WHAT IS REQUIRED. List every line of the records below that contains the string "filtering".

GIVEN ENTRIES.
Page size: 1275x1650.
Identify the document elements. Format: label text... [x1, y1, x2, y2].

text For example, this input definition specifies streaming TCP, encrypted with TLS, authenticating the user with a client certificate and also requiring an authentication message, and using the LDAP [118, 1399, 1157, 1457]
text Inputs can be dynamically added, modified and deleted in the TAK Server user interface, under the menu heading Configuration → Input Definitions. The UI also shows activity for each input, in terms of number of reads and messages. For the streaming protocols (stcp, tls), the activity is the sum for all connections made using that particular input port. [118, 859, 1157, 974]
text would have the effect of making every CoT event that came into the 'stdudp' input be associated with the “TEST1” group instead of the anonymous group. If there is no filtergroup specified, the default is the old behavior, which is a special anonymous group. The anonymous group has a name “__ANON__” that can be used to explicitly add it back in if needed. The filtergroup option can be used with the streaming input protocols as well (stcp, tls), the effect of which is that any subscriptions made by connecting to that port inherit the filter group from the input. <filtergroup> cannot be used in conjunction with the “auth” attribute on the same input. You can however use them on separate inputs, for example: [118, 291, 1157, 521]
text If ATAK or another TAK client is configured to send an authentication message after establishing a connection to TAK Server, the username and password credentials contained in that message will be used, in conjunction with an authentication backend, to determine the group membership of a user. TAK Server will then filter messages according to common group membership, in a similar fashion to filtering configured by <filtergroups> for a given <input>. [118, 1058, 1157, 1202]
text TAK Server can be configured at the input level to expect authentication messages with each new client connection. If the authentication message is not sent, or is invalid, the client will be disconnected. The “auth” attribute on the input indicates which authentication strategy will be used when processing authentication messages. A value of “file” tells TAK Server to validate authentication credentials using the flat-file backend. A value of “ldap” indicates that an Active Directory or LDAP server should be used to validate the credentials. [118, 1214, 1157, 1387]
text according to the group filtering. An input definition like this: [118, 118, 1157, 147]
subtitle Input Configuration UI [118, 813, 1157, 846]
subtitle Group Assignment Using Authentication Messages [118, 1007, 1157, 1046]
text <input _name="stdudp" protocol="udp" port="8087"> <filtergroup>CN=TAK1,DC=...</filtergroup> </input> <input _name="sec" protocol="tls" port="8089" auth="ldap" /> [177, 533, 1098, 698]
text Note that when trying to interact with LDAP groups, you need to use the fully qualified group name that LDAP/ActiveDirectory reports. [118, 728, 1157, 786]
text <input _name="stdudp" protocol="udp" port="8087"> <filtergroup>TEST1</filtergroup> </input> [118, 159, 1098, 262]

CORRECT RESULT.
text If ATAK or another TAK client is configured to send an authentication message after establishing a connection to TAK Server, the username and password credentials contained in that message will be used, in conjunction with an authentication backend, to determine the group membership of a user. TAK Server will then filter messages according to common group membership, in a similar fashion to filtering configured by <filtergroups> for a given <input>. [118, 1058, 1157, 1202]
text according to the group filtering. An input definition like this: [118, 118, 1157, 147]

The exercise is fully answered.